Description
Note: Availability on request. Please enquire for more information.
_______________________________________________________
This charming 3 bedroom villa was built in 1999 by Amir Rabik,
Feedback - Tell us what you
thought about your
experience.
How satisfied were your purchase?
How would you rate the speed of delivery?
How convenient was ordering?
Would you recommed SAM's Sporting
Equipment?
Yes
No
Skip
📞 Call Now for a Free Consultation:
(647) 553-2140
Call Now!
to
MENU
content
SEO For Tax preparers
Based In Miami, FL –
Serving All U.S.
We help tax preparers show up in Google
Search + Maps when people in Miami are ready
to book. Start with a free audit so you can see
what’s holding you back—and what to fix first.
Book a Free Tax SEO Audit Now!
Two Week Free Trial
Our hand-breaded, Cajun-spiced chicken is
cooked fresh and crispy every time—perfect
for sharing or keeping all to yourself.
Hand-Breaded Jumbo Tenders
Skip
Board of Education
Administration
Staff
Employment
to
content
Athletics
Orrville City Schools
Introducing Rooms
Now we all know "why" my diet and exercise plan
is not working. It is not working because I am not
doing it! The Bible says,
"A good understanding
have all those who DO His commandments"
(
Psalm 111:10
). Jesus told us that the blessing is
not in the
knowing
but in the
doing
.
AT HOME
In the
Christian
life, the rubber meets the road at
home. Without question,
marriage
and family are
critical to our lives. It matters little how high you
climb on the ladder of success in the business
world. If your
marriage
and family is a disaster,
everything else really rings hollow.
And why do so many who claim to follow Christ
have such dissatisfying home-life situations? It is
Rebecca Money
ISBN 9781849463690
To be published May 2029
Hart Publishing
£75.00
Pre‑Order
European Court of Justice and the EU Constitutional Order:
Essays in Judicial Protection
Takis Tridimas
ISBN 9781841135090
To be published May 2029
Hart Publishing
━━━━━━
Put each line of the data, from the first line through the line containing "critical to our", into a JSON list of strings with one string per line. Leave out any blank lines.

[
  "Description",
  "Note: Availability on request. Please enquire for more information.",
  "_______________________________________________________",
  "This charming 3 bedroom villa was built in 1999 by Amir Rabik,",
  "Feedback - Tell us what you",
  "thought about your",
  "experience.",
  "How satisfied were your purchase?",
  "How would you rate the speed of delivery?",
  "How convenient was ordering?",
  "Would you recommed SAM's Sporting",
  "Equipment?",
  "Yes",
  "No",
  "Skip",
  "📞 Call Now for a Free Consultation:",
  "(647) 553-2140",
  "Call Now!",
  "to",
  "MENU",
  "content",
  "SEO For Tax preparers",
  "Based In Miami, FL –",
  "Serving All U.S.",
  "We help tax preparers show up in Google",
  "Search + Maps when people in Miami are ready",
  "to book. Start with a free audit so you can see",
  "what’s holding you back—and what to fix first.",
  "Book a Free Tax SEO Audit Now!",
  "Two Week Free Trial",
  "Our hand-breaded, Cajun-spiced chicken is",
  "cooked fresh and crispy every time—perfect",
  "for sharing or keeping all to yourself.",
  "Hand-Breaded Jumbo Tenders",
  "Skip",
  "Board of Education",
  "Administration",
  "Staff",
  "Employment",
  "to",
  "content",
  "Athletics",
  "Orrville City Schools",
  "Introducing Rooms",
  "Now we all know \"why\" my diet and exercise plan",
  "is not working. It is not working because I am not",
  "doing it! The Bible says,",
  "\"A good understanding",
  "have all those who DO His commandments\"",
  "(",
  "Psalm 111:10",
  "). Jesus told us that the blessing is",
  "not in the",
  "knowing",
  "but in the",
  "doing",
  ".",
  "AT HOME",
  "In the",
  "Christian",
  "life, the rubber meets the road at",
  "home. Without question,",
  "marriage",
  "and family are",
  "critical to our lives. It matters little how high you"
]